## Instrução escrita 1:
Transcreva do texto sobre a fiança na locação de imóveis o trecho que começa nas palavras "Uma vez mais, o" e termina logo após "da cidade grande.".
## Instrução escrita 2:
Responda às perguntas abaixo com base no texto sobre a fiança na locação de imóveis.
(a) Em que cidades, segundo o texto, a fiança é escolhida sobretudo?
(b) Que cláusula as decisões dos Tribunais têm afastado sobretudo?
(c) No Superior Tribunal de Justiça, o que a jurisprudência majoritária diz que essas cláusulas afrontam?

##### Texto fornecido #####

Uma vez mais, o que se pode concluir é que a estabilidade mesma do mercado imobiliário, no que tange à locação de imóveis, depende do desconhecimento do fiador sobre os seus próprios direitos. A fiança ainda é a principal forma de garantia escolhida pelos que almejam alugar um imóvel (sobretudo nas cidades interioranas, em que os elos de confiança entre os habitantes, dada a maior proximidade com que relações sociais ali se estabelecem, são muito mais estreitos), nada obstante o mercado de locação de imóveis venha ultimamente percebendo um acréscimo no número das pessoas que optam por outras formas de garantia oferecidas aos contratos de locação, mais adequadas ao modus vivendis do homem da cidade grande.

Neste contexto, é possível entender o sentido das incontáveis decisões que vêm sendo proferidas em Tribunais por todo o país, as quais têm afastado a eficácia das cláusulas que, nos contratos de locação, desfavorecem substancialmente o fiador, sobretudo a que estipula a obrigatoriedade da vigência da fiança até a entrega das chaves do locatário ao locador. No Superior Tribunal de Justiça, é majoritária a jurisprudência que dita que as cláusulas contratuais que dispõem neste sentido afrontam não apenas os princípios que devem nortear a garantia fidejussória, mas também a essência do Novo Código Civil.

##### Dados exibidos #####

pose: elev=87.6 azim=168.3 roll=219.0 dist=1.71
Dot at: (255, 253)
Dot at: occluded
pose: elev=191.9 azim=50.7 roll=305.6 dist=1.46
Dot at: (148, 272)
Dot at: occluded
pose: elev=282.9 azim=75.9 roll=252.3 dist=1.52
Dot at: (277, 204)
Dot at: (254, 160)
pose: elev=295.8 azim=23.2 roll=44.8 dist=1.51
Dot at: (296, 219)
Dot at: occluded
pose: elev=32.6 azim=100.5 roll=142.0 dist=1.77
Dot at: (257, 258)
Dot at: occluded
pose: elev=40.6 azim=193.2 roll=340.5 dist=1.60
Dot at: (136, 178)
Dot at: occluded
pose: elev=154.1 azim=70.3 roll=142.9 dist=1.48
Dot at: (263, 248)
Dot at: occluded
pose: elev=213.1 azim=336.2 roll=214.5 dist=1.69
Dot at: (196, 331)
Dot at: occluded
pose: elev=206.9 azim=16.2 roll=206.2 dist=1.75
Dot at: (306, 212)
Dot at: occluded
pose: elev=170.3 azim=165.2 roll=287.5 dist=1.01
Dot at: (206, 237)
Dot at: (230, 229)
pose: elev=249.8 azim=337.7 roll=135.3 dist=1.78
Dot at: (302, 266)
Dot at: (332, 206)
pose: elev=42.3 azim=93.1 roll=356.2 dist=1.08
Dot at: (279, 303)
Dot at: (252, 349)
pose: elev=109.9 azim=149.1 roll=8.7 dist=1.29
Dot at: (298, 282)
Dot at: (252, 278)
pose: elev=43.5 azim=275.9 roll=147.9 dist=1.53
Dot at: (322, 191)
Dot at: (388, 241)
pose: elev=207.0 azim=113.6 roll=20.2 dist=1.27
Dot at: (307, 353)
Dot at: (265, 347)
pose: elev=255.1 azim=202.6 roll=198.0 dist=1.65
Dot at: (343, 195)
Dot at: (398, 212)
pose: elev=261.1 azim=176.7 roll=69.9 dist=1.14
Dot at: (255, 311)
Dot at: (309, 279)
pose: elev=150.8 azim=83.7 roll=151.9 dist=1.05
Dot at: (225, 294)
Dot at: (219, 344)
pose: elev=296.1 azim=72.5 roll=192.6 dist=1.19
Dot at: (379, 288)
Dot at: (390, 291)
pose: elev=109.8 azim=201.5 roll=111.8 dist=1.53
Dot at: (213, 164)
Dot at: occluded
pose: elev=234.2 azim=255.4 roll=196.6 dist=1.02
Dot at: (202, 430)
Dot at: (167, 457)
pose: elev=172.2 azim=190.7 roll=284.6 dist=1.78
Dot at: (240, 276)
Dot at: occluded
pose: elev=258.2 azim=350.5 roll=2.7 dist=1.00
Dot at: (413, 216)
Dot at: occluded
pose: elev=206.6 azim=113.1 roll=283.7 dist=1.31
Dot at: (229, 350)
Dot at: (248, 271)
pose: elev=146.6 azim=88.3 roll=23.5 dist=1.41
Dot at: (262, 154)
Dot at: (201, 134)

#####

## Resposta completa 1:
Uma vez mais, o que se pode concluir é que a estabilidade mesma do mercado imobiliário, no que tange à locação de imóveis, depende do desconhecimento do fiador sobre os seus próprios direitos. A fiança ainda é a principal forma de garantia escolhida pelos que almejam alugar um imóvel (sobretudo nas cidades interioranas, em que os elos de confiança entre os habitantes, dada a maior proximidade com que relações sociais ali se estabelecem, são muito mais estreitos), nada obstante o mercado de locação de imóveis venha ultimamente percebendo um acréscimo no número das pessoas que optam por outras formas de garantia oferecidas aos contratos de locação, mais adequadas ao modus vivendis do homem da cidade grande.

## Resposta completa 2:
(a) Nas cidades interioranas.
(b) A cláusula que estipula a obrigatoriedade da vigência da fiança até a entrega das chaves do locatário ao locador.
(c) Os princípios que devem nortear a garantia fidejussória e a essência do Novo Código Civil.